The ongoing conflict between Russia and Ukraine, including factors such as restrictions the U.S. placed on metal imports from the country due to the war, undoubtedly had an effect on its platinum production — which had already declined from 2019 to 2022 — and precious metal prices.
Exports of gold and other metals fell more than 35% in the first few months following the invasion, and mining product markets were still affected months later, according to an S&P Global Market Intelligence report.
After Russia — which in 2021, was responsible for 40% of the global palladium mine-related production and 10% of all mined platinum production — invaded Ukraine in 2022, palladium prices rose, according to mining.com.
Mining operations in South Africa have also experienced obstacles, ranging from transport concerns to weather issues. An Economist Intelligence Unit report indicates total mine output in the country ultimately declined by 7% in 2022.
Because of the widespread supply constraints and increased industrial and other uses for the metals, gold and platinum-group metal prices, according to the EIU, are expected to remain high, despite hefty energy costs and other concerns.

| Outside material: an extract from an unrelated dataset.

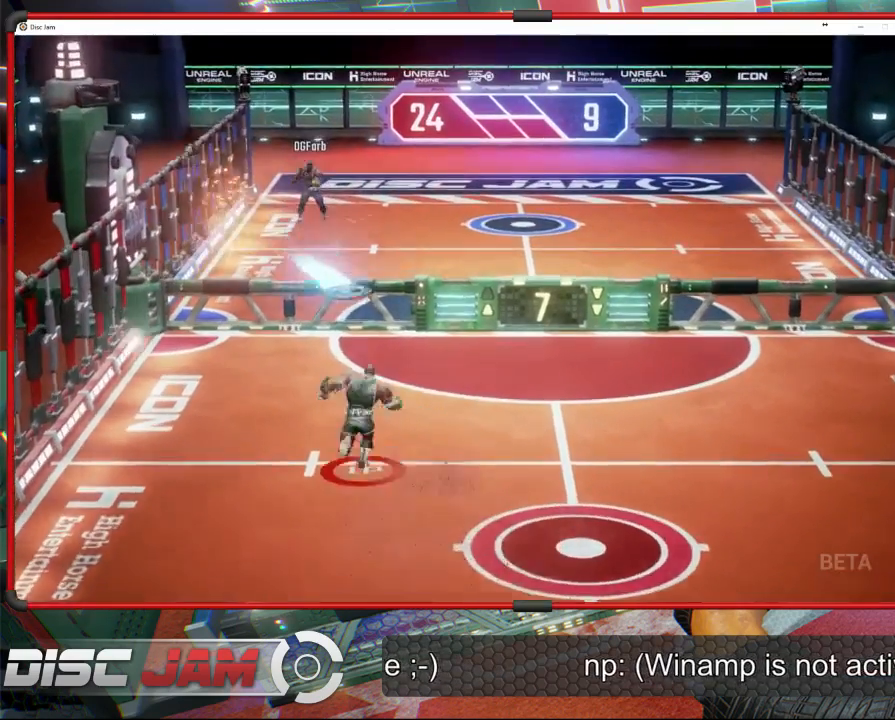
{"buttons": ["A", "L3"], "left_stick": "up-left", "events": [[233, "A", "down"], [267, "L3", "down"], [267, "left_stick", "up-left"], [300, "A", "up"], [333, "A", "down"]]}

Platinum is a fairly versatile metal with numerous industrial applications, notably in catalytic converters that are used to reduce emissions in automobiles, and Kevin DeMeritt expects the demand for the metal to continue.
“I don’t think we’re going to have enough electric cars to take that away for the next 10 or 15 years,” the Lear Capital founder says. “We have some supply issues because we’re limited to those two countries, South Africa and Russia, for the majority of the platinum production. So we’re starting to see the demand for platinum increasing. That could be an interesting play for long-term investors moving forward.”
The Current Metals Landscape
This year, Peru — a major global silver supplier — has continued to experience unrest-related difficulties; political protests affected silver mining production in the country, according to the nonpartisan Council on Foreign Relations.
Some uncertainty also surrounds the status of mining-related regulatory changes that Reuters reported the senate introduced in Mexico, the largest silver producer on a global scale, earlier this year.
Government policies and practices such as intervention and incentivization are becoming an important influence in the mining business, which could result in heightened competition and other outcomes, according to a PwC report.
Some precious metals may also face specific production challenges. While mineral and metal exploration spending is up overall, for instance, the highest exploration expenditures were for gold.
With only finite reserves of metals such as gold and silver available around the globe, mining operations will likely need to address further operational issues in the future.
Excavation efforts, however, aren’t the only aspect that will determine the supply of precious metals in the future, Lear Capital’s Kevin DeMeritt says.
“The gold and silver mining supply, especially on the gold side, has been very consistent on a yearly basis,” he says. “The biggest impact right now is the demand side. Central banks entered the market in 2022. They purchased a quarter of all the mining supply, which is a huge jump from where they were purchasing — and they’ve continued their record buying throughout 2023.”